München: Ernst Reinhardt Verlag 1964

Das 104 Seiten umfassende Buch verdeutlicht, wie Sprache sich im Verlaufe der kindlichen Entwicklung verändert.

Ausführlich werden im I. Teil die vorsprachlichen Erscheinungen, das Schreien, das Lallen und die Vorstufen des Sprachverstehens behandelt. Es wird beschrieben, wie das Kleinkind im Laufe seiner Entwicklung die Umwelt bewusst wahrnimmt, wobei Kainz argumentiert, das Kind habe eine angeborene Sprachbegabung.

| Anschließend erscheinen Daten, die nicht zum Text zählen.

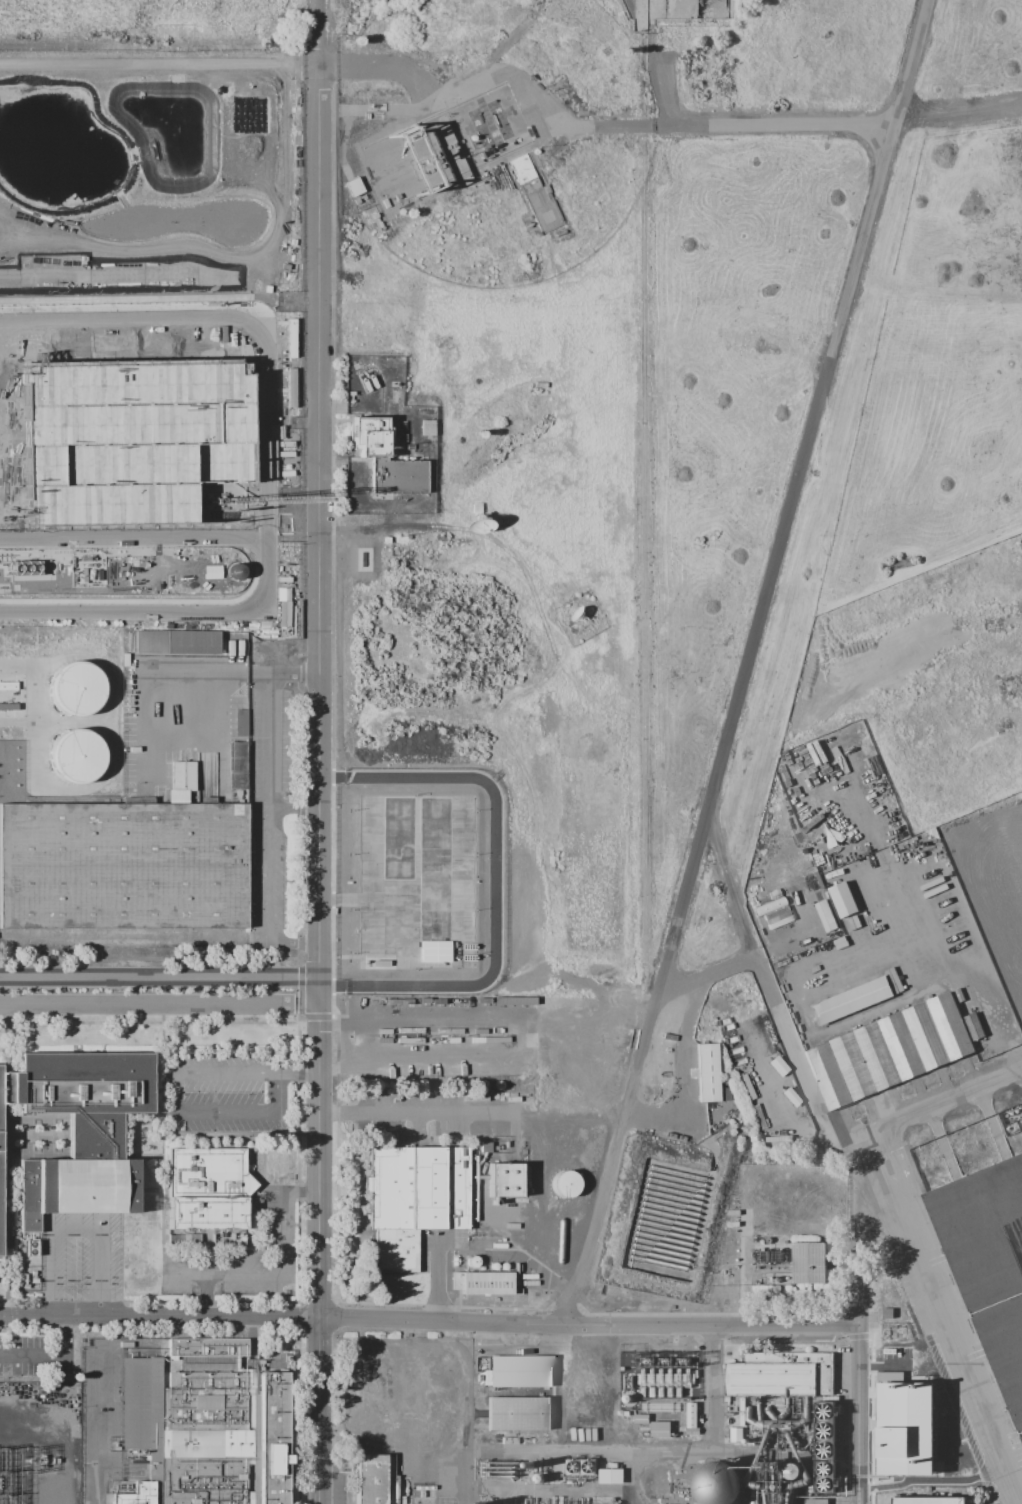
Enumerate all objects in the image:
road: (320, 34)
road: (160, 69)
road: (958, 115)
building: (492, 125)
road: (588, 129)
building: (354, 187)
building: (538, 192)
building: (185, 209)
building: (96, 211)
building: (35, 212)
building: (8, 213)
building: (181, 262)
building: (4, 263)
building: (125, 263)
road: (156, 316)
road: (13, 396)
road: (257, 412)
building: (427, 427)
building: (124, 438)
parking garage: (124, 438)
building: (385, 457)
road: (258, 488)
road: (267, 495)
road: (133, 537)
road: (133, 611)
building: (176, 641)
road: (749, 665)
building: (77, 687)
storage tank: (77, 687)
building: (240, 722)
building: (76, 756)
storage tank: (76, 756)
road: (321, 786)
road: (298, 808)
road: (273, 810)
building: (123, 868)
road: (731, 896)
building: (842, 899)
building: (768, 905)
building: (824, 914)
road: (161, 979)
building: (852, 993)
road: (161, 1006)
building: (973, 1024)
building: (888, 1045)
road: (299, 1072)
building: (706, 1072)
road: (227, 1074)
road: (278, 1092)
road: (177, 1094)
parking lot: (225, 1095)
road: (941, 1111)
road: (228, 1112)
road: (474, 1115)
road: (828, 1124)
building: (86, 1136)
building: (2, 1181)
building: (503, 1181)
building: (564, 1185)
storage tank: (564, 1185)
building: (208, 1191)
building: (416, 1201)
building: (668, 1212)
storage tank: (668, 1212)
road: (76, 1228)
building: (29, 1244)
building: (812, 1258)
parking lot: (239, 1260)
parking lot: (82, 1261)
building: (986, 1261)
road: (279, 1270)
road: (49, 1273)
road: (102, 1273)
building: (485, 1285)
road: (430, 1323)
road: (860, 1332)
building: (522, 1373)
building: (782, 1376)
road: (599, 1403)
building: (521, 1415)
building: (640, 1418)
building: (690, 1418)
road: (95, 1424)
building: (208, 1427)
building: (659, 1428)
building: (903, 1429)
power substation: (42, 1444)
building: (824, 1449)
road: (706, 1452)
building: (377, 1481)
building: (717, 1485)
storage tank: (717, 1485)
building: (783, 1489)
building: (927, 1496)
building: (817, 1503)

Im II. Teil werden die Anfänge des Sprechens beschrieben. Es werden die Übergänge vom Lallen zum Sprechen verdeutlicht und sogar die einzelnen Lautgebilde interpretiert. Kainz bezieht sich hier auf Saussure, indem er argumentiert, dass das Kind zu Beginn entscheidende Züge der Wesens- und Leistungsstruktur der Sprache im Sinne von "Parole" erwirbt, bevor es später mit seiner Muttersprache, die dem Bereich der "Langue" angehört, in eine echtes und engeres Begegnungsfeld tritt. Das bedeutet, das Kind ahmt nicht mehr nur nach, sondern versteht jetzt auch, bewusst mit der Sprache umzugehen.

In den restlichen Teilen des Buches wird auf die weitere Entwicklung des Sprechens eingegangen. Es wird beschrieben, wie das Kind erste Sätze formt und wie es lernt, einzelne Wortklassen zu differenzieren.

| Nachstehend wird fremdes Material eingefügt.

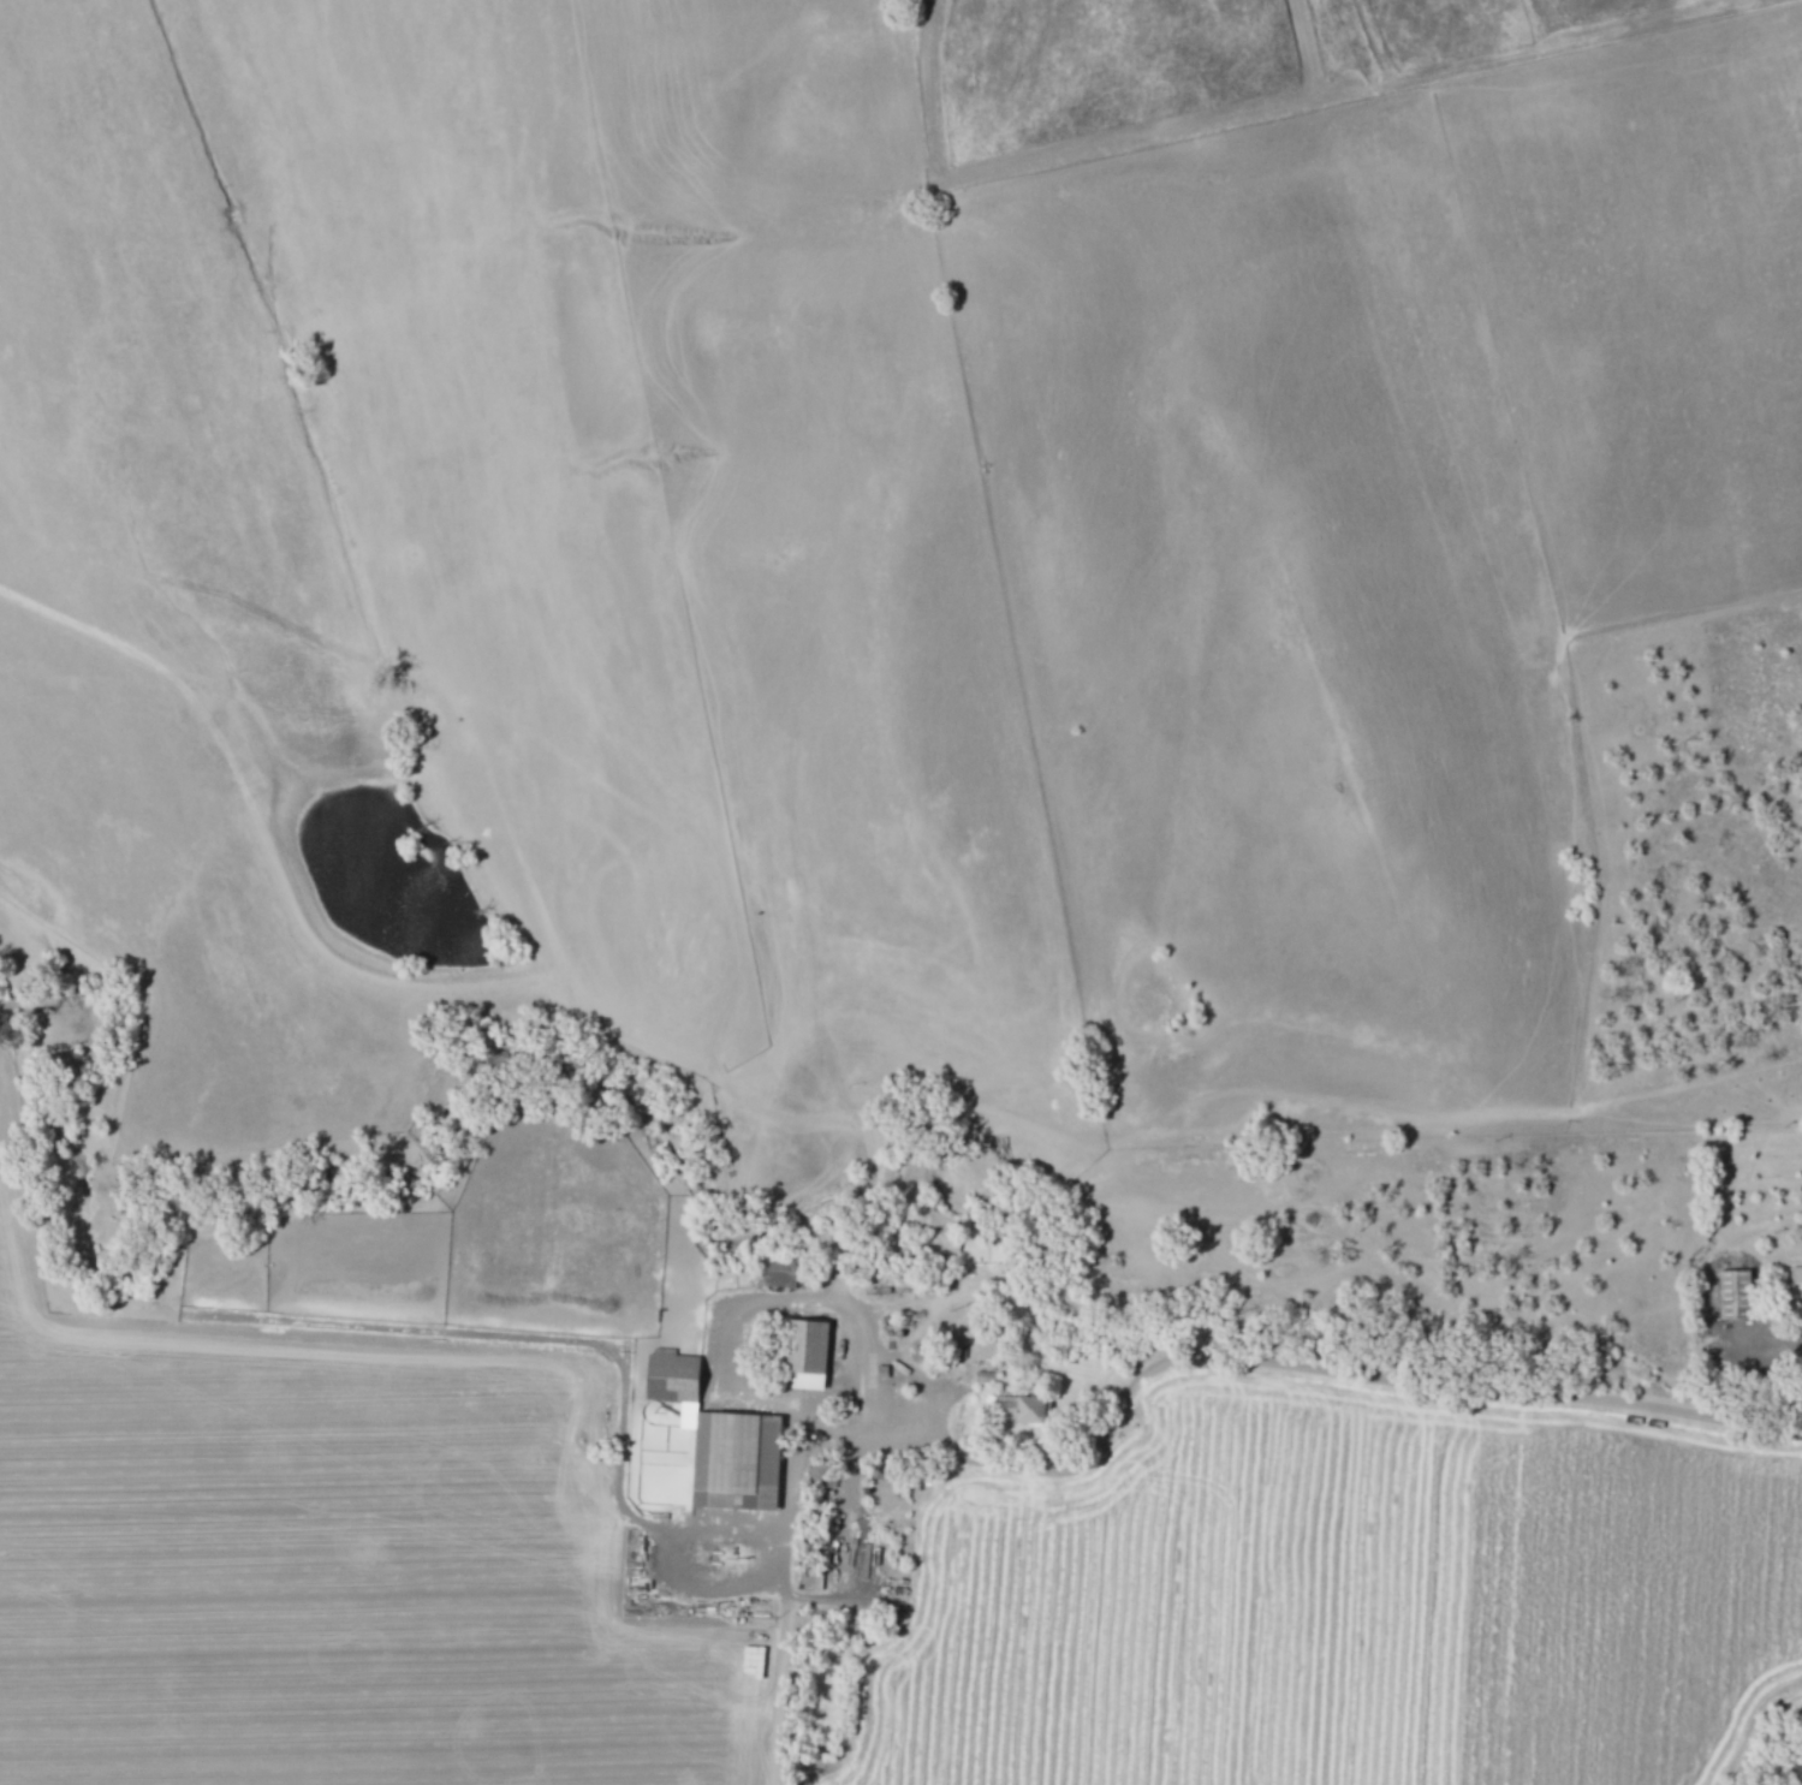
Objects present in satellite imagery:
building: (1796, 1281)
building: (1736, 1293)
building: (810, 1357)
road: (1322, 1363)
building: (661, 1373)
building: (1031, 1409)
building: (737, 1460)
building: (813, 1580)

Kainz beschreibt psychologische Grundlagen der menschlichen Sprache in psychologisch–linguistischen Begriffen. Er beruft sich häufig auf andere Psychologen und weist dadurch verschiedene Ansichten auf, die er auch teilweise kritisiert. Auch definiert er einzelne Begriffe und veranschaulicht die Sprachentwicklung in Tabellen, in denen er die einzelnen Lautgebilde aufführt und deutet, was sehr anschaulich für den Leser ist. Am Ende des Buches gibt er eine Zusammenfassung, in welcher der gesamte Inhalt nochmals kurz und bündig beschrieben ist.

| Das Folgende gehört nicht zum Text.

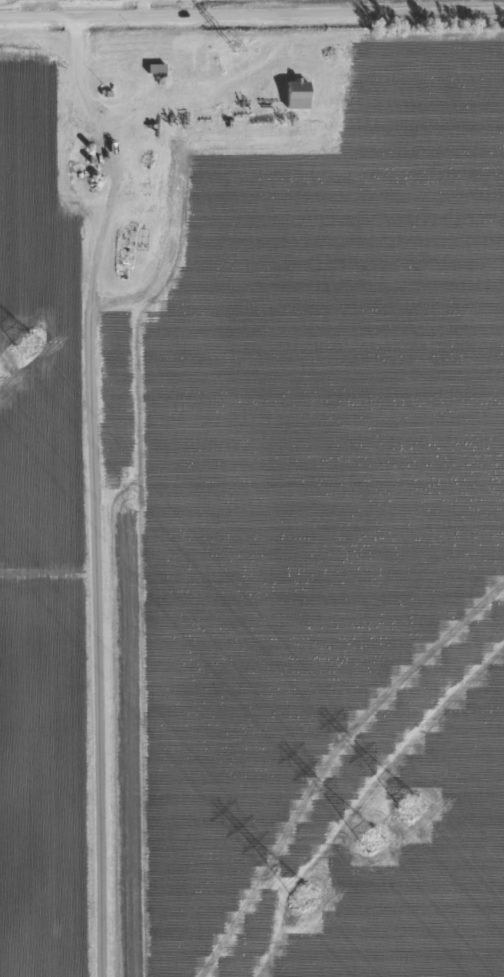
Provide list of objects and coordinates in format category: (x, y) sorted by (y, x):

Der Autor richtet sich mit diesem Buch an Experten und interessierte Laien. Für einen Leser, der sich im Bereich der Sprachentwicklungspsychologie nicht auskennt, werden allerdings viele neue Informationen ausgebreitet, weshalb ein Glossar hilfreich wäre. Natürlich ist aus heutiger Sicht zu bedenken, dass sich gerade die Erforschung des kindlichen Spracherwerbs in den vierzig Jahren, seit Kainz´ Darstellung erschienen ist, ganz erheblich weiterentwickelt hat.

 

Rezension aus dem Essener Grundkurs Sprachwissenschaft.